L’époque le veut, on assiste depuis quelques années à une résurgence du cinéma paranoïaque, ou du moins, ils sont légions les films qui s’attaquent à la puissance des multinationales. (Cf. Michael Clayton, The informant, The Constant Gardener etc.). Jeux de pouvoir est l’adaptation au cinéma de la mini série britannique State of Play, qu’Arte diffuse actuellement à raison d’un épisode tous les vendredi soir.
David Yates, le réalisateur de la série, préférant se consacrer à la lucrative franchise Harry Potter, les reines sont repris par Kevin McDonald, documentariste réputé (Un Jour en Septembre, Mon Meilleur ennemi), qui est brillamment passé à la fiction avec l’impressionnant Dernier roi d’Ecosse.
L’action est ici transposée du Parlement britannique au Congrès américain. Cal McAffrey (Russell Crowe) est un journaliste de la vieille école (comprenez qu’il écrit encore pour un journal papier), en charge d’enquêter sur le meurtre d’un minable toxicomane. Stephen Collins (Ben Affleck), son meilleur ami, est un éminent politicien promis à un brillant avenir. Collins auditionne les protagonistes d’une affaire très opaque concernant les contrats passés par la Défense nationale. Lorsque son assistante trouve la mort, accidentellement ou pas, happée par le métro, de nombreuses questions remontent à la surface…
Jeux de pouvoir condense autour de cette histoire de nombreuses questions pertinentes et d’une actualité permanente. Le pouvoir déclinant de la presse papier, soumise – du moins dans le film – à la concurrence de la grande foire médiatique orchestrée par des journaux télé à la déontologie douteuse ; l’émergence de la presse web, le lobby des marchands d’armes etc.
Kevin MacDonald touche à des problématiques intéressantes mais qui ne trouvent pas le temps d’être complètement déployées. Les 2h du film, comparées aux 5h de la série, paraissent de ce point de vue, insuffisantes. En revanche, cela permet au cinéaste d’avoir à sa disposition tous les ingrédients pour un excellent thriller.
MacDonald s’acquitte particulièrement bien de sa tâche. L’intrigue est menée tambour battant, sans rupture de rythme, et avec quelques morceaux de bravoure, en témoigne la séquence d parking pour un moment à très haute tension ou le cinéaste affirme par là même son savoir faire technique (excellent découpage). De cette manière, le film nous prend et on ne le lâche pas.

━━━━━━

**Actions demandées**
a - Mettez à jour le passage de la critique qui s'ouvre sur les mots contenant « David Yates, le » et se termine par « Dernier roi d’Ecosse. », en y remplaçant « réalisateur » par « metteur en scène ».
b - Répondez à ces questions d'après la critique :
(i) Quelle chaîne diffuse actuellement la série State of Play ?
(ii) Quel acteur interprète le journaliste Cal McAffrey ?
(iii) Quelle est la durée du film, et celle de la série à laquelle il est comparé ?
Les entrées n'ont aucun rôle dans ce travail.

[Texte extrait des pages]
━━━━━━

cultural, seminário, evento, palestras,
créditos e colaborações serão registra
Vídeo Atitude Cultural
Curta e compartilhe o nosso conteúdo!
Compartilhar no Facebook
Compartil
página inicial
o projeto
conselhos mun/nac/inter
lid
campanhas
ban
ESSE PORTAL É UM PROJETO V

━━━━━━

**Réponses par tâche**
a -
David Yates, le metteur en scène de la série, préférant se consacrer à la lucrative franchise Harry Potter, les reines sont repris par Kevin McDonald, documentariste réputé (Un Jour en Septembre, Mon Meilleur ennemi), qui est brillamment passé à la fiction avec l’impressionnant Dernier roi d’Ecosse.

b -
(i) Arte.
(ii) Russell Crowe.
(iii) Le film dure 2 h et la série 5 h.